:: Seçilmiş Bölüm ::
* * * *
2.Bu kapsamda işe giriş bildirgesi düzenlenmediği veya düzenlenmesine karşın kanuni hak düşürücü süre içerisinde Kuruma verilmediği, bu süre içerisinde Kuruma verilen dönem bordroları ile bildirimin yapılmadığı, sigorta primlerinin Kuruma yatırılmadığı, çalışmanın varlığı yönünde sigorta müfettişince herhangi bir saptamanın söz konusu olmadığı durumlarda, hizmetin varlığını ileri süren kişilerin hak düşürücü süre gerçekleşmeden yargı yoluna başvurması zorunludur.

3.İşverenin, çalıştırmış olduğu sigortalılara ait hangi belgeleri Kuruma vermesi gerektiği 506 sayılı Kanun’un 79 uncu maddesinin 1 inci fıkrasında açıkça ifade edildiği üzere yönetmeliğe bırakılmıştır. Atıf yapılan Sosyal Sigorta İşlemleri Yönetmeliğinde işverence verilecek belgeler düzenlenmiştir. Bunlar, aylık sigorta primleri bildirgesi, dört aylık sigorta primleri bordrosu, sigortalı hesap fişi vs.dir. Yönetmelikte sayılan bu belgelerden birisinin dahi verilmiş olması hâlinde artık Kanun’un 79 uncu maddesinin 10 uncu fıkrasında yer alan hak düşürücü süreden söz edilemez. Yargıtay uygulamasında anılan maddenin yorumu geniş tutulmakta; eğer sayılan belgelerden birisi işveren tarafından verilmişse burada Kurumun işçinin çalışmasından haberdar olduğu ve artık hizmet tespiti davası için hak düşürücü sürenin varlığından söz edilemeyeceği kabul edilmektedir. Diğer taraftan, Kurum tarafından yapılan bir tespitin olması hâlinde de aynı kabul şekline ulaşılmaktadır.

3. Değerlendirme
1.Bölge adliye mahkemelerinin nihai kararlarının bozulması 6100 sayılı Kanun’un 371 inci maddesinde yer alan sebeplerden birinin varlığı hâlinde mümkündür.

2. Somut olaya gelince, davacının hizmet tespiti talebi bakımından, davalı işyerlerinden işe giriş bildirgesinin düzenlenmemesi ve Kuruma herhangi bir şekilde hizmet bildirimi ile ücretinden prim kesintisi de yapılmaması, yönetmelikte belirtilen belgelerin bulunmaması karşısında sigorta başlangıcı tespiti isteminin dava tarihi itibariyle hak düşürücü süreye uğradığı açıktır.
* * * *
:: İncelenecek Veriler ::

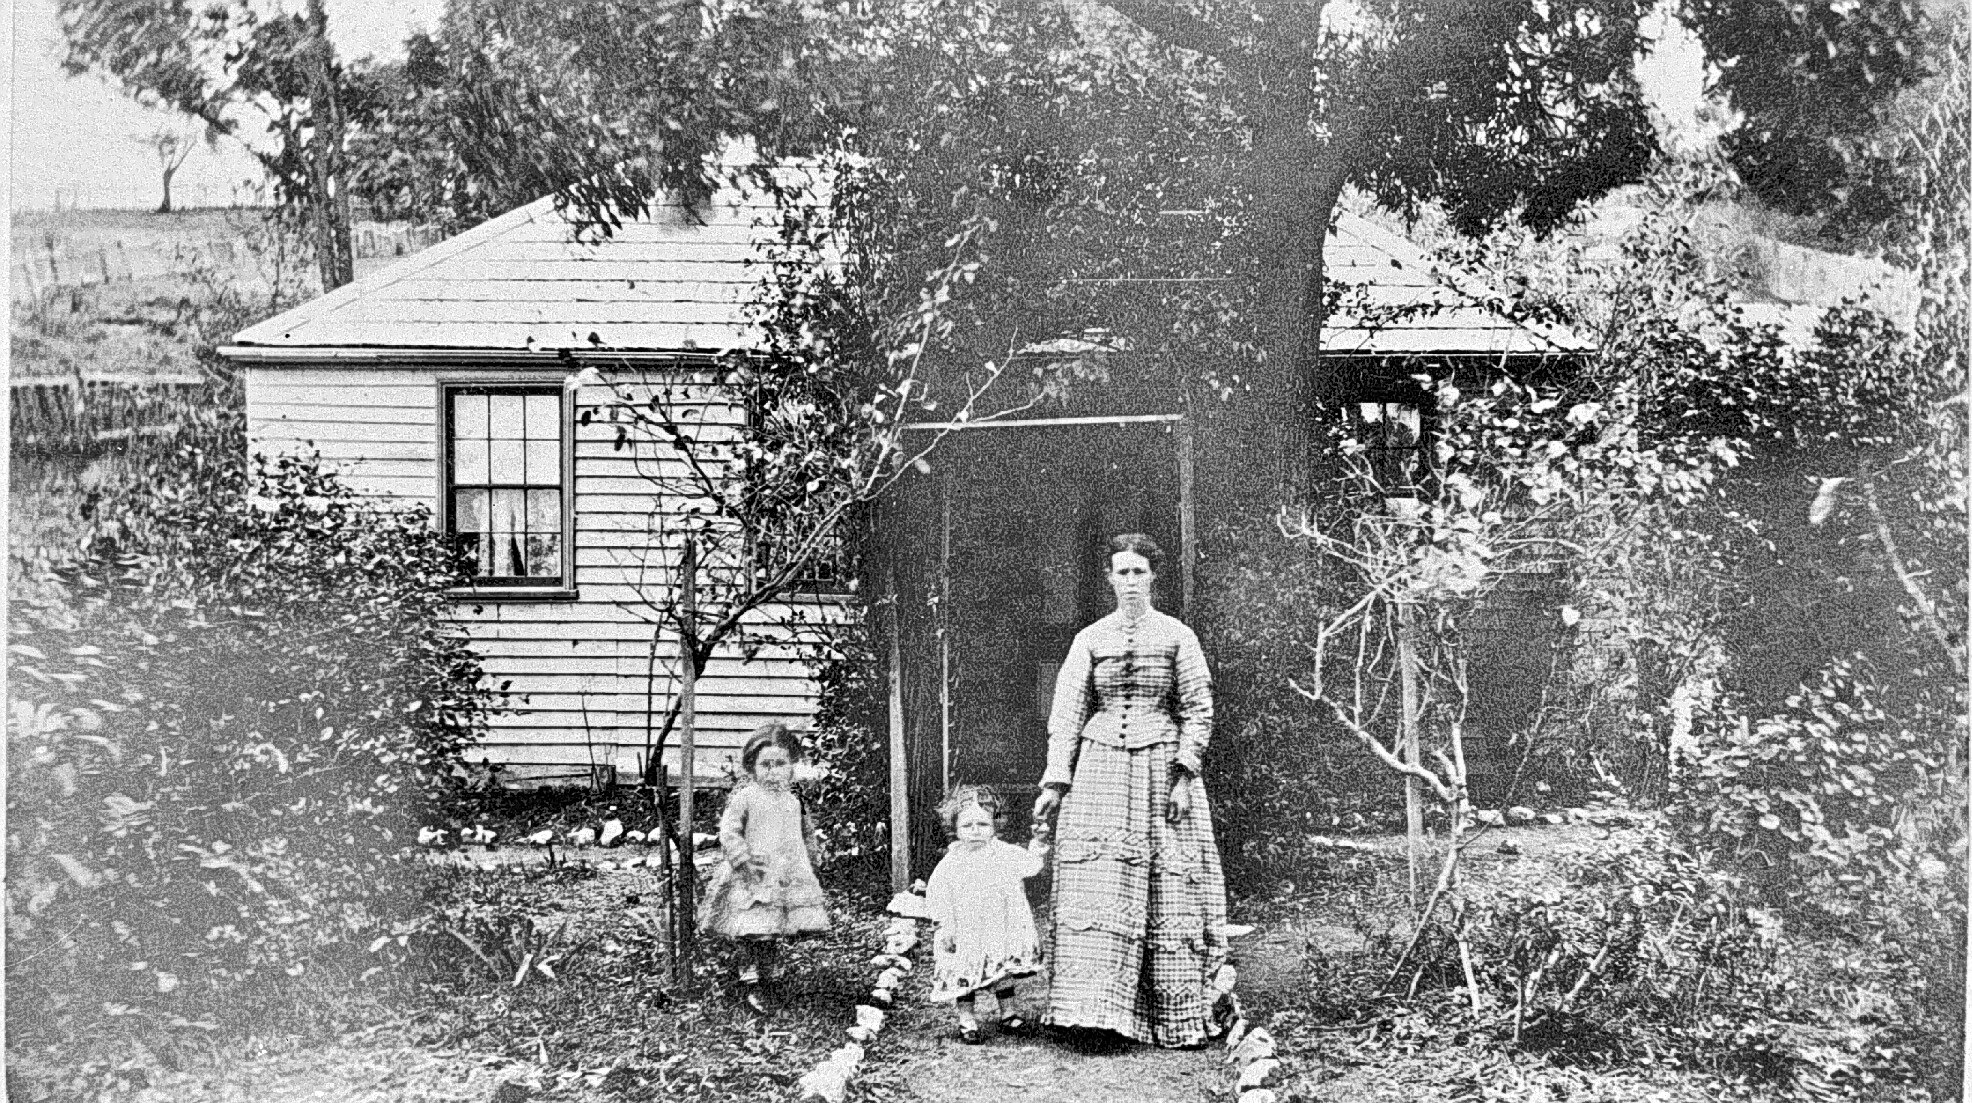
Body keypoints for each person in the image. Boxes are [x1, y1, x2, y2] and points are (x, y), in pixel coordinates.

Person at [1031, 532, 1229, 1048]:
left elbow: (1198, 709)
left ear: (1153, 576)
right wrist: (1056, 781)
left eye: (1140, 571)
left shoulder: (1178, 636)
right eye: (1122, 572)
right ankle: (1091, 1011)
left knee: (1167, 881)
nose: (1131, 581)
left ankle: (1171, 1013)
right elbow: (1067, 713)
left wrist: (1185, 775)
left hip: (1159, 766)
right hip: (1099, 768)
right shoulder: (1090, 638)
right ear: (1110, 578)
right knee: (1098, 883)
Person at [700, 722, 831, 1013]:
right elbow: (729, 831)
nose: (773, 772)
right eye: (765, 765)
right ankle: (751, 983)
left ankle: (769, 979)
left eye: (780, 764)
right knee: (753, 931)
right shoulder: (746, 798)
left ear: (792, 765)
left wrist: (811, 860)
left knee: (771, 930)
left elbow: (805, 833)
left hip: (784, 875)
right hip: (753, 874)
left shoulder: (793, 801)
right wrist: (742, 858)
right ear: (752, 767)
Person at [925, 784, 1049, 1044]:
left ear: (995, 825)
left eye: (982, 824)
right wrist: (944, 926)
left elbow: (1031, 865)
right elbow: (938, 895)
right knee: (963, 971)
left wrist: (1038, 842)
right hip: (966, 929)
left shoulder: (1004, 853)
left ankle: (1008, 1013)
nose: (975, 831)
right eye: (967, 825)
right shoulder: (951, 863)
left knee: (1001, 969)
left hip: (997, 926)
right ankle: (967, 1020)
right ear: (955, 828)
* * * *
:: Görev Listesi ::
- a) Seçilmiş bölüme göre, yönetmelikte sayılan belgelerden biri işveren tarafından Kuruma verilmişse hizmet tespiti davasında hak düşürücü süreden neden artık söz edilemez? Bir ila üç cümleyle açıklayın.
- b) Seçilmiş bölüme dayanarak aşağıdaki soruları yanıtlayın:
(i) 506 sayılı Kanun'un 79 uncu maddesinin 1 inci fıkrasına göre, işverenin Kuruma vermesi gereken belgelerin belirlenmesi neye bırakılmıştır?
(ii) Bölge adliye mahkemelerinin nihai kararlarının bozulması hangi kanunun hangi maddesinde yer alan sebeplere bağlıdır?
(iii) Hizmetin varlığını ileri süren kişiler yargı yoluna hangi süre gerçekleşmeden başvurmak zorundadır?

:: Alıştırma Yanıtları ::
- a) Yargıtay uygulamasında 79 uncu maddenin yorumu geniş tutulur. Sayılan belgelerden biri işveren tarafından verilmişse Kurumun işçinin çalışmasından haberdar olduğu kabul edilir. Bu nedenle hizmet tespiti davası için hak düşürücü sürenin varlığından söz edilemez.

- b)
(i) Yönetmeliğe, yani Sosyal Sigorta İşlemleri Yönetmeliğine bırakılmıştır.
(ii) 6100 sayılı Kanun'un 371 inci maddesinde yer alan sebeplere bağlıdır.
(iii) Hak düşürücü süre gerçekleşmeden başvurmak zorundadırlar.